Plumtree Software v. Datamize, LLC (06-1017) - December 18, 2006
The CAFC reviewed the N.D. Ca. grant of summary judgment, finding Datamize's patent invalid for violating the on-sale bar doctrine. Just prior to the one-year date when the patentee filed an application for a software authoring tool used to create an interactive kiosk system, the patentee gave a general presentation on features of the invention to industry members sponsoring a trade show. In exchange for waiving the sponsorship fee, the patentee agreed to provide kiosks at the trade show for other members to use. After the agreement was made, a provisional application was filed, and the patentee proceeded to provide the kiosks a week later.
During subsequent patent litigation, Plumtree successfully argued on a summary judgment motion that Datamize was barred from obtaining patent protection, since the patented subject matter (1) was the subject of a commercial sale or offer for sale, and (2) the invention was be ready for patenting, due to a reduction to practice before the critical date.

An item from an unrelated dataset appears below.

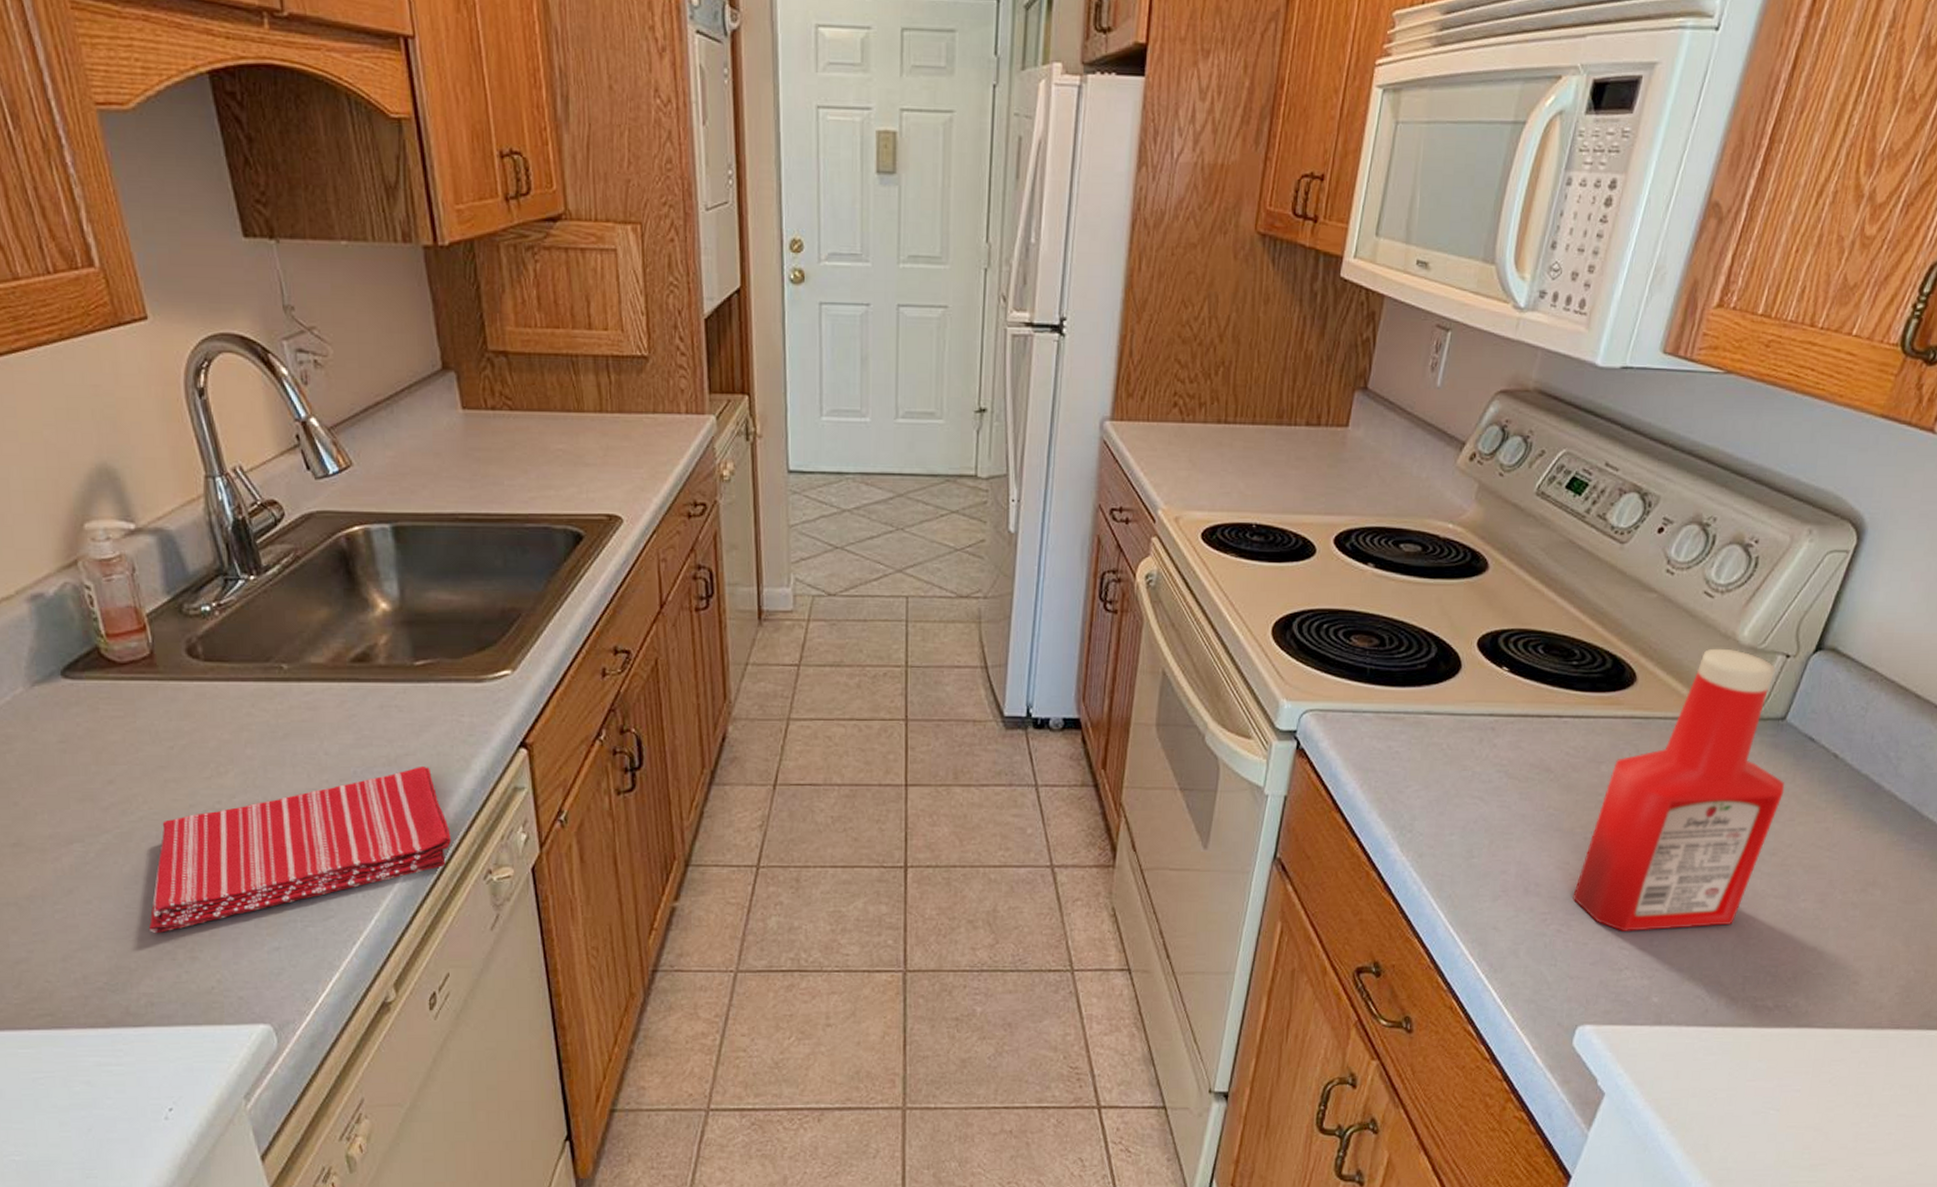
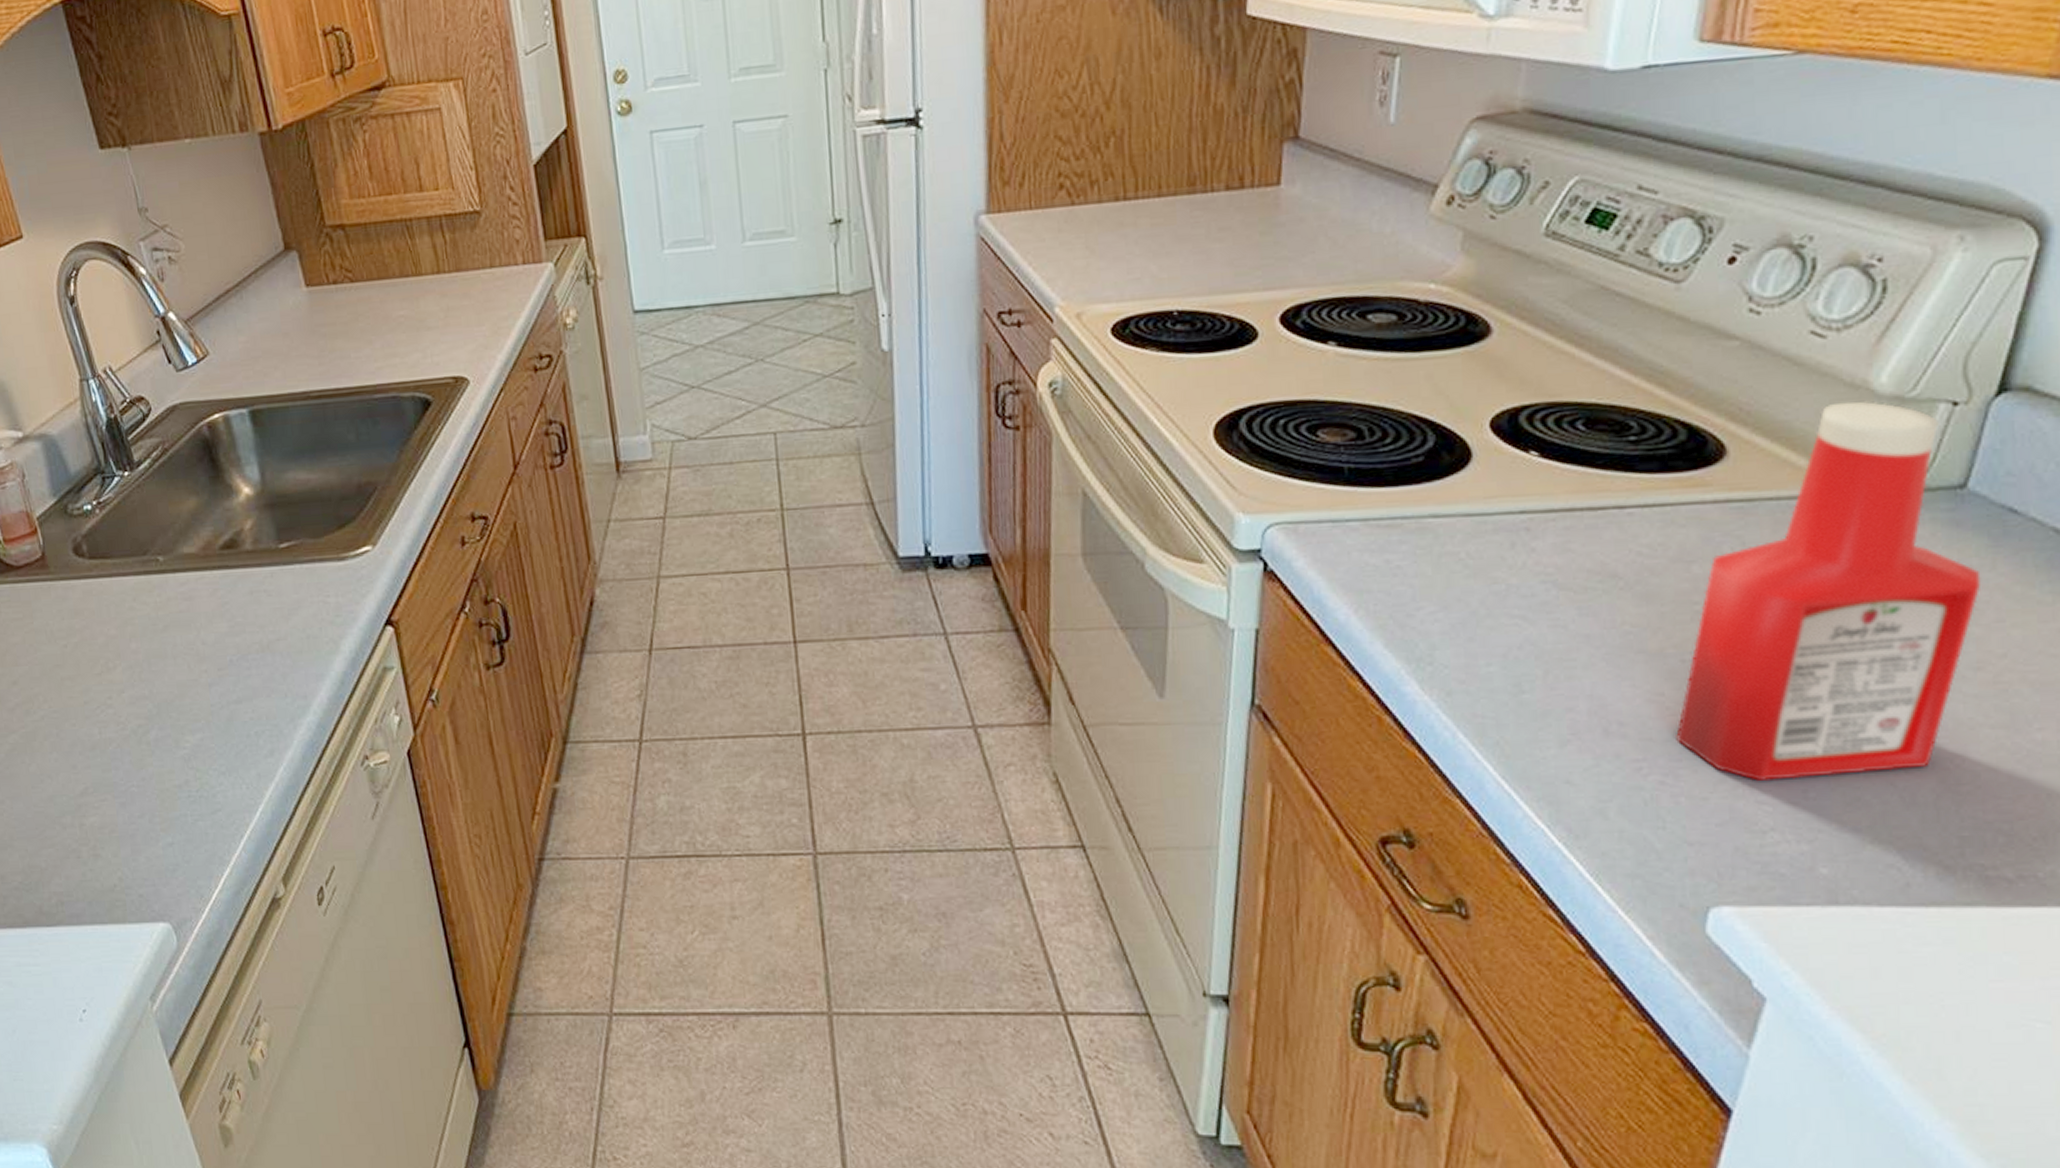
dish towel: present [148,765,451,933] -> none [55,650,327,831]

In a rather odd decision, the CAFC held that Plumtree did not meet its burden of proof on summary judgment, since it was not clear that the patentee either made a commercial offer to perform the patented method, or in fact performed the patented method for a promise of future compensation. This ruling was made despite the fact that the patentee admitted that the kiosk at the trade show embodied all the claims:
[O]n this record, we cannot sustain the district court’s conclusion that the method claims are invalid under the on sale bar rule. The district court reasoned that "the agreement with SIA embodied all of the claims of the ’040 and ’418 patents" because "the kiosk at the trade show embodied all of the claims.". . . In so holding, the district court relied on Kevin Burns’s testimony that "the network kiosk system that was demonstrated in March of 1995 at the Las Vegas show embod[ied] all the claims" of the ’040 and ’418 patents. These statements reflect confusion as to the nature of the patented product. Here the invention reflected in the method claims is a process for creating a kiosk system, not the kiosk system itself. The kiosk system itself is not patented. The court’s focus on whether the kiosk system somehow embodied the claims of the patent was misplaced, and the district court’s reasoning does not support a grant of summary judgment. Nor does the record support the ultimate result reached by the district court.For some reason, the CAFC had trouble reconciling the difference between the kiosk, and the software that was running on it. Also, the court found it significant the the agreement did not contain express language that compelled Datamize to use the patented software methods on the kiosks:
[T]he more difficult question is whether the commercial offer was "of the patented invention." We have stated that "the invention that is the subject matter of the offer for sale must satisfy each claim limitation of the patent." . . . Datamize admits that "SkiPath [was] created with the authoring system" and that the authoring system "embodied all the claims of all three of Datamize’s patents." . . . On its face, however, the written agreement between MA [Datamize] and SIA did not unambiguously require use of the patented method. The agreement did require MA [Datamize] to "provide the software/hardware package necessary to produce the interactive touch-screen information center as presented to SIA on January 17, 1995 in McLean, Virginia." . . . This reference to the software/hardware package is ambiguous as to whether it required MA [Datamize] to provide the kiosk system software or to perform the patented method. Moreover, Plumtree has made no showing that extrinsic evidence would compel an interpretation that MA [Datamize] was bound to perform the patented method. Therefore, the record does not provide a basis for summary judgment on this issue.Moreover, the CAFC could not find anything in the record establishing that Datamize actually performed all the patented steps before the critical date pursuant to the contract.